One concern with such pseudo-sharing sites is that they make it look like sharing is in fact taking place, defusing objections to such sharing. If someone does object, the fact that no sharing was in fact invoved can be trotted out; if there are not many objections, Facebook can pursue "real" sharing agreements with confidence. They also make it harder to tell when objectionable sharing is occurring.

An example of a true data-sharing agreement would be if a restaurant-review site let you log into their site using your Facebook cookies, and then allowed you to post updates about various restaurants.

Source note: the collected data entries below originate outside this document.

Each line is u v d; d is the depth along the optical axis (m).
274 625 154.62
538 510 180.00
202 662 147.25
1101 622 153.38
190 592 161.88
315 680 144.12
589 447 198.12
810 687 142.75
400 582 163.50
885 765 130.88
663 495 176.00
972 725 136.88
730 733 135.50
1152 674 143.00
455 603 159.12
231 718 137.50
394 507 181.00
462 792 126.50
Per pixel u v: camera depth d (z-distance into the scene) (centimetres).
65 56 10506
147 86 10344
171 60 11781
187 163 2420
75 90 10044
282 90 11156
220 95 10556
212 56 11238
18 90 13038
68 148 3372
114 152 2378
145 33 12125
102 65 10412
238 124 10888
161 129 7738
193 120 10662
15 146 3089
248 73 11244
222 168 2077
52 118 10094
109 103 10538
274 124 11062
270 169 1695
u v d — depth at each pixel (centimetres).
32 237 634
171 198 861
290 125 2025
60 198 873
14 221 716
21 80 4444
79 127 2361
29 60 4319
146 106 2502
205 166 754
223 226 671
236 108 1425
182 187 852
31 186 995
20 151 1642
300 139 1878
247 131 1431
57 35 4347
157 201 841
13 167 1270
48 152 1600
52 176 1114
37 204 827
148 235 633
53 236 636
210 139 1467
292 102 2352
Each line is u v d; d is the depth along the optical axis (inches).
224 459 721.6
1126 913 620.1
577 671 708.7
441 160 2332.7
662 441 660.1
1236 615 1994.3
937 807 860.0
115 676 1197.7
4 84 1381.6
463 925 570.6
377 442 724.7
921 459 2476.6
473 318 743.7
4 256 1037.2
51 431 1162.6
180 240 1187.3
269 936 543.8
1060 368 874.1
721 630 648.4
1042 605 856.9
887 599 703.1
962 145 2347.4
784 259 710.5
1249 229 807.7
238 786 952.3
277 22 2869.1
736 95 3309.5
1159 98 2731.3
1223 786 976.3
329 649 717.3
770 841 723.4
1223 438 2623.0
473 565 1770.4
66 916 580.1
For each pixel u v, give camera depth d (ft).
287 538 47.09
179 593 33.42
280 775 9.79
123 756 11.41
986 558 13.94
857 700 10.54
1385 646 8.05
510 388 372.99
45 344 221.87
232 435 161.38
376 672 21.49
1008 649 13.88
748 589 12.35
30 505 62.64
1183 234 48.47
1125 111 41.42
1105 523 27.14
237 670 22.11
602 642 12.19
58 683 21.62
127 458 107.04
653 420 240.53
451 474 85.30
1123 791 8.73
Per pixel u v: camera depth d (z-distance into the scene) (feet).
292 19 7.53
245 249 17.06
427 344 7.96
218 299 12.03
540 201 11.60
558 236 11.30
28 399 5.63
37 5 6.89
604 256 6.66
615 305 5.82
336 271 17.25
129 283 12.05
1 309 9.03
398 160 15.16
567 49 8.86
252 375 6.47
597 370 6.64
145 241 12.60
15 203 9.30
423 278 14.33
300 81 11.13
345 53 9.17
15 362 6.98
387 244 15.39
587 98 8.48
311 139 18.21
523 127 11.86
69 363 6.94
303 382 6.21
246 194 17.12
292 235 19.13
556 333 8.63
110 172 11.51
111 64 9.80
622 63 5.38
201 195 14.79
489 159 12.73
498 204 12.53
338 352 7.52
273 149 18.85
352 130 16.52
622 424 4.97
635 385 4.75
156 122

Facebook "connections": http://www.eff.org/deeplinks/2010/05/things-you-need-know-about-facebook

Your connections are not communications with other users, but are links to your school, employer, and interests. It is these that Facebook decided to make "public" in May 2010; these they did back off from.


Facebook and Advertising

Facebook claims that user data is not turned over to advertisers, and this seems true (with a couple slip-ups): advertisers supply criteria specifying to whom their ads will be shown, and Facebook shows the ads to those users. For example, a few years ago I would regularly see ads for "Illinois drivers age 54", but this didn't mean that Facebook had turned over my age. What happened is that the advertiser has created an ad for each age 30-65, and asked Facebook to display to a user the one that matches his or her age. This is misleading, but information is not shared directly.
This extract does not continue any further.